Cybersecurity: Android Malware Threat Analysis

A newly identified backdoor, Android.Backdoor.Baohuo.1.origin, has been discovered in altered versions of the Telegram X messenger. This malware allows attackers to gain full control over users’ accounts without detection.

Infiltration and Distribution

The malware infiltrates devices using deceptive in-app advertisements and is distributed through third-party app stores, posing as legitimate dating and communication platforms.

As of mid-2024, the backdoor has infected over 58,000 devices, including various smartphone models, tablets, TV boxes, and Android-based vehicle systems. The primary targets are users in Brazil and Indonesia, utilizing language-specific templates.

Malware Functionality

The malware is distributed via fraudulent websites that offer trojanized APK files, which appear indistinguishable from legitimate Telegram X installations. It has also been found in established third-party app repositories under misleading developer names.

Once installed, the malware can steal confidential information such as login credentials, passwords, and chat histories. It conceals its presence by disguising unauthorized device connections and can autonomously manipulate user accounts to inflate Telegram channel subscribers artificially.

Technical Specifications

The backdoor’s unique use of the Redis database for command-and-control operations marks a significant advancement in Android malware. It connects to a C2 server to receive configuration parameters and Redis credentials, allowing remote command execution.

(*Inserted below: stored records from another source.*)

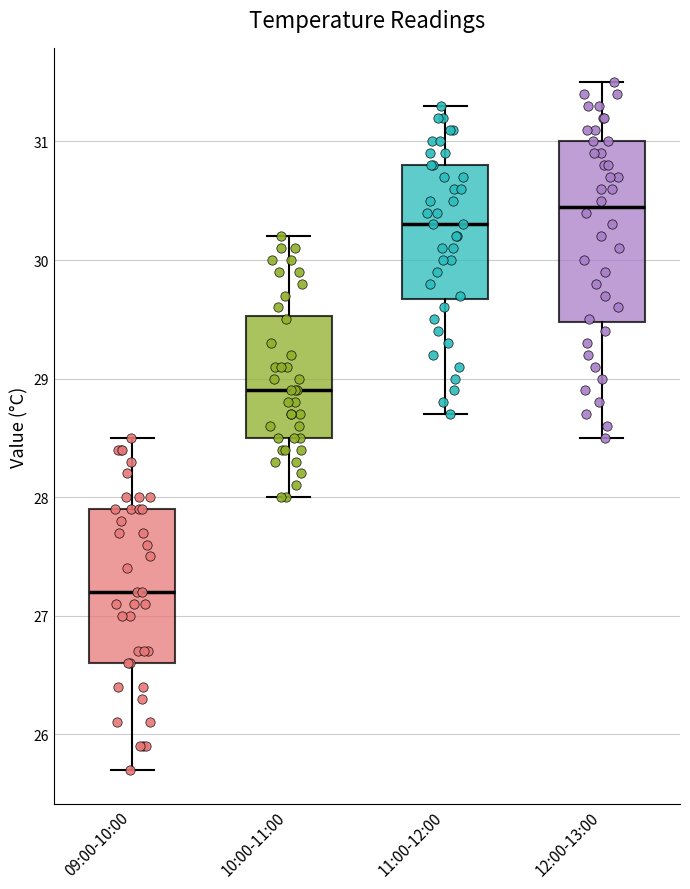

Reading left to right, read every box against the y-axis: the position of its median line, the range the box covers, and the ends of its whiskers. The values are not printed on the chart, so give them approximately, as read against the axis.

09:00-10:00: median 27.2, box 26.6 to 27.9, whiskers 25.7 to 28.5
10:00-11:00: median 28.9, box 28.5 to 29.5, whiskers 28.0 to 30.2
11:00-12:00: median 30.3, box 29.7 to 30.8, whiskers 28.7 to 31.3
12:00-13:00: median 30.5, box 29.5 to 31.0, whiskers 28.5 to 31.5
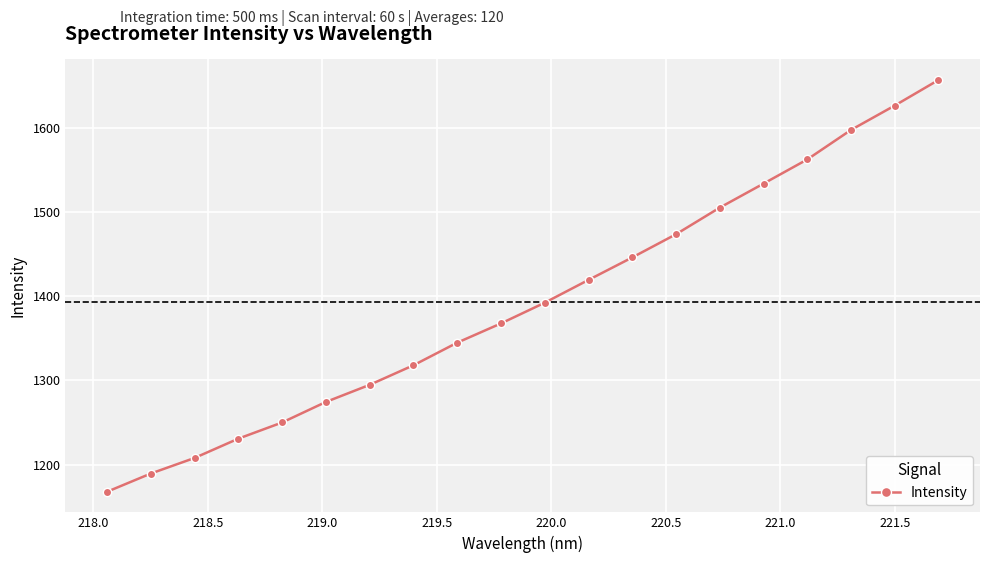

How many data points does each series have?

20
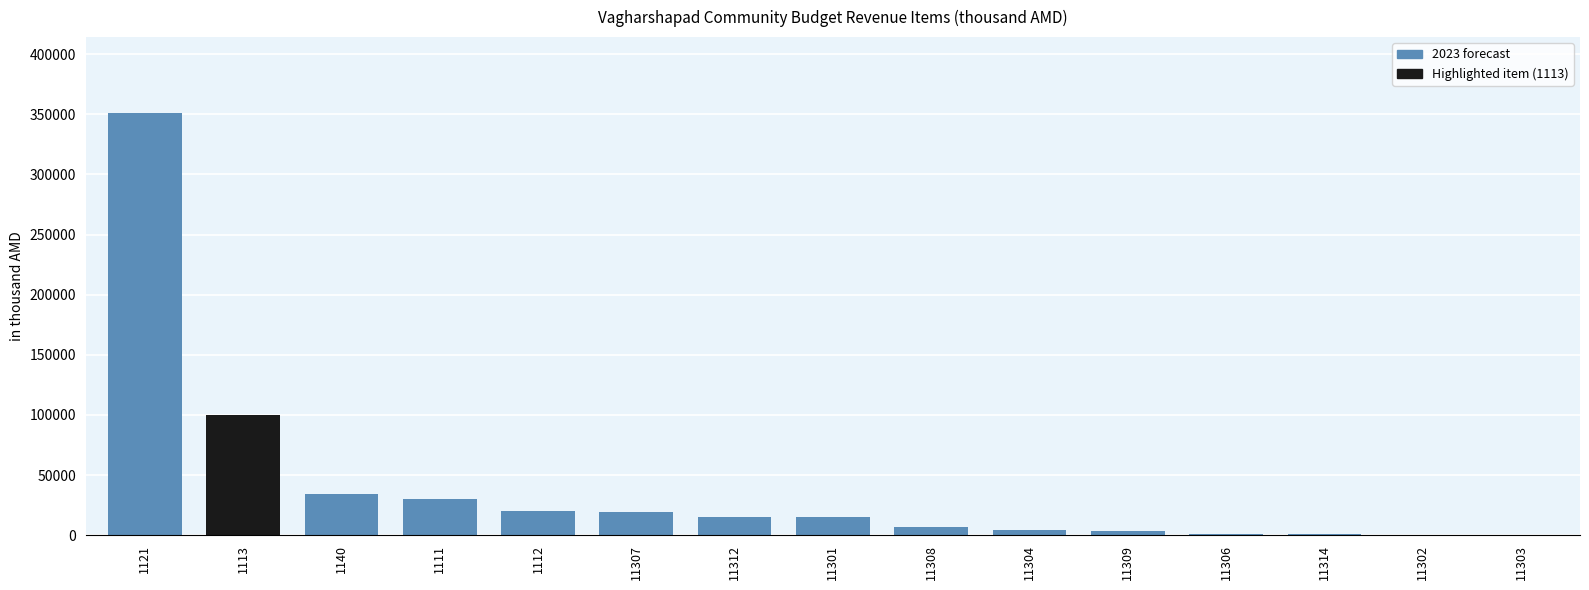

What is the maximum value shown in the chart?

351000.0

Advanced Control and Data Exfiltration

The malware employs various techniques to manipulate the messenger’s functionality without user awareness. It uses pre-prepared mirrors of messenger methods to display phishing messages that replicate authentic Telegram X interfaces.

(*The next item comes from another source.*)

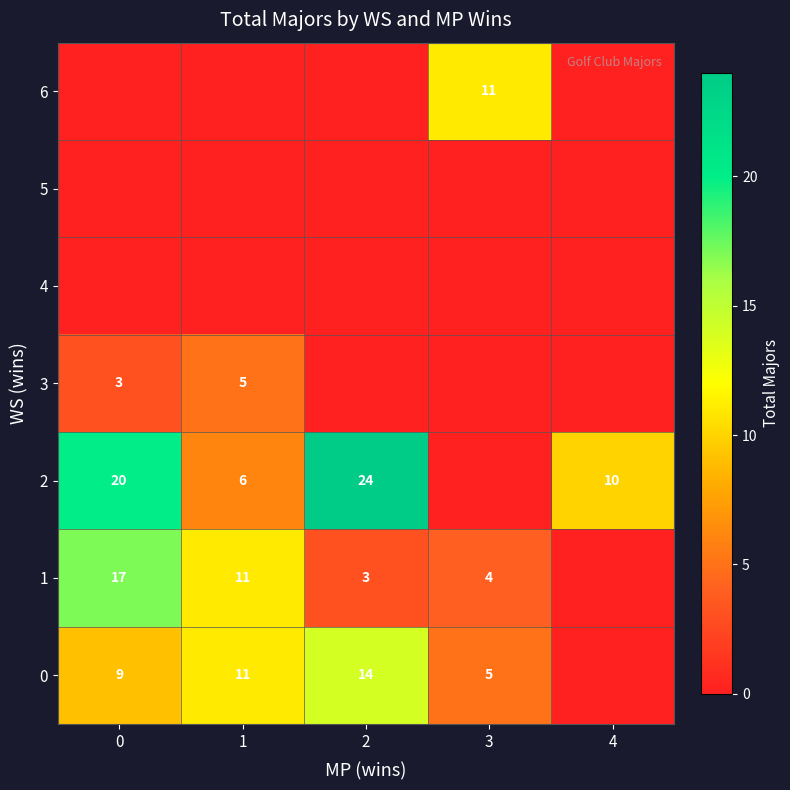

The 1 series shows 2 at 2. True or false?

False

For deeper app integration, the malware utilizes the Xposed framework, enabling it to hide specific chats and intercept clipboard contents. It receives commands through Redis channels and C2 servers, enabling it to upload SMS messages, contacts, and clipboard contents.

This capability facilitates sophisticated data theft scenarios, including the exposure of sensitive information such as cryptocurrency wallet passwords and confidential communications.

The backdoor collects device information, installed application data, message histories, and authentication tokens, transmitting this data to attackers every three minutes while maintaining the appearance of normal operation.